══ Excerpt ══

Thanks for your stay in this repo. This project aims to multimodal sentiment detection in the few-shot setting. The paper can be found in here.
You can download data from the Google Drive.
We employ roberta-large to text, roberta-large can also be replaced by bert-base, bert-large, roberta-base and distilbert-base (see Sentence Transformers for details).
We employ NF-Resnet50, you can download the pretrained weights from [https://github.com/rwightman/pytorch-image-models/releases/download/v0.1-weights/nf_resnet50_ra2-9f236009.pth].
To carry out experiments with multiple data splits, as the evaluation protocol detailed in our paper (grid-search for each seed and 5 different seeds), you can use the following scripts:
for seed in 13 21 42 87 100 #### random seeds for different train-test splits
do
for bs in 8 #### batch size for each GPU
do
for lr in 8e-6 #### learning rate for MLM loss
do
for supcon_lr in 1e-5 #### learning rate for SupCon loss
do
TAG=LM-BFF-Fusion-Add-Caption \
TYPE=prompt-demo \
TASK=Mul_MVSA_Single_Fusion_Add_Caption \
BS=$bs \
LR=$lr \
SEED=$seed \
MODEL=roberta-large \
bash run_experiment_fusion_add_caption_for_MVSA_Single.sh "--max_seq_length 256 --demo_filter --demo_filter_model sbert-roberta-large --num_sample 4"

═══
══ Material supplied ══

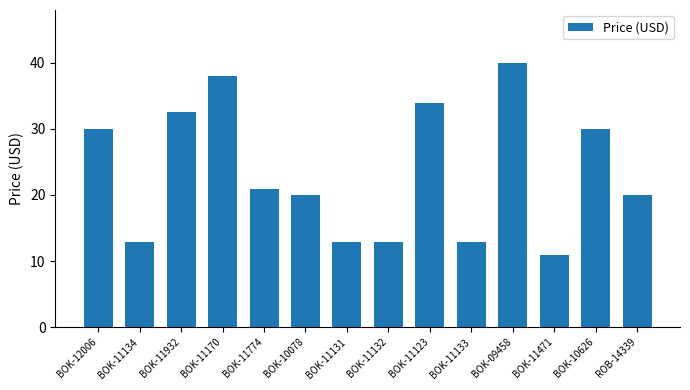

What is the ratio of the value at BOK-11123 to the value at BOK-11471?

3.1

═══
══ Material supplied ══

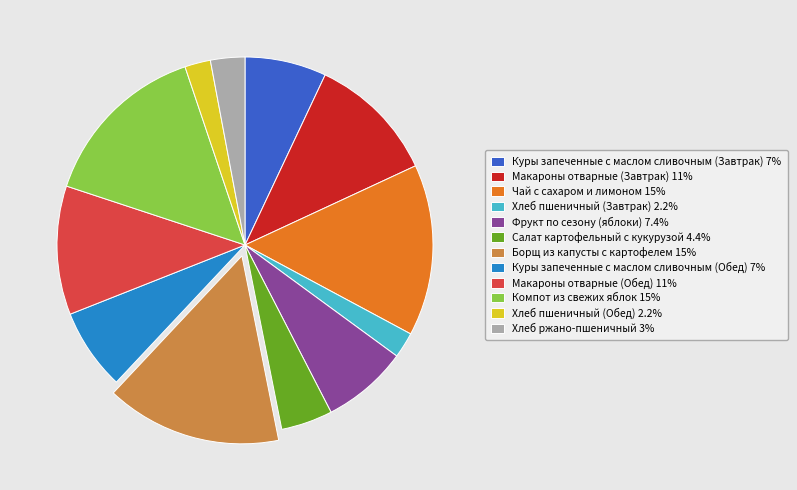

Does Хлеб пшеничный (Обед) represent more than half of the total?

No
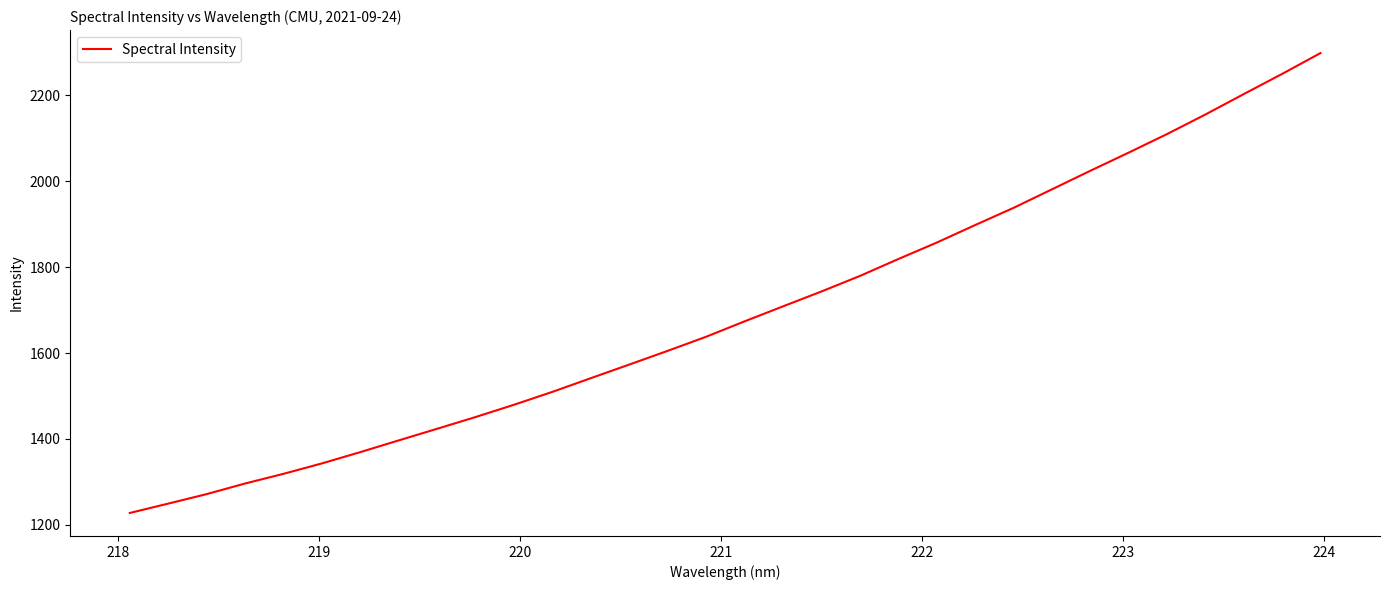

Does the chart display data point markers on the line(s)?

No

═══
══ Material supplied ══

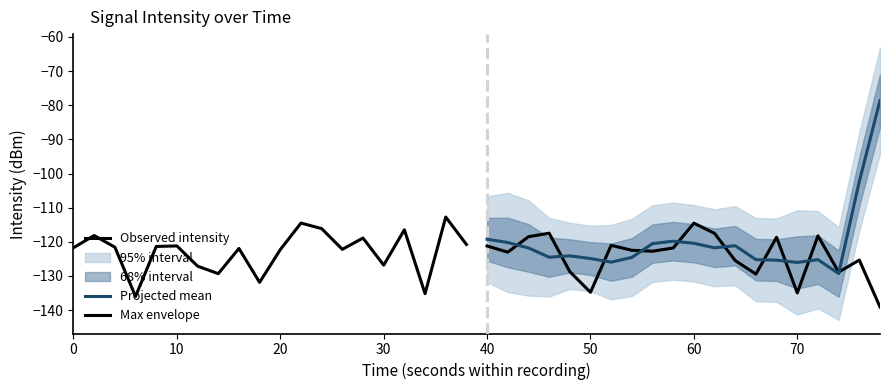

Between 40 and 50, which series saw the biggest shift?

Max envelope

═══

Exercise instructions.
1. Reproduce the part of the sentiment-detection README that begins at the words "Thanks for your" and ends after the words "the Google Drive.".
2. Transcribe the rows from the line containing "Between 40 and" through the line containing "Max envelope", including both of those lines.

Exercise answers.
1.
Thanks for your stay in this repo. This project aims to multimodal sentiment detection in the few-shot setting. The paper can be found in here.
You can download data from the Google Drive.

2.
Between 40 and 50, which series saw the biggest shift?

Max envelope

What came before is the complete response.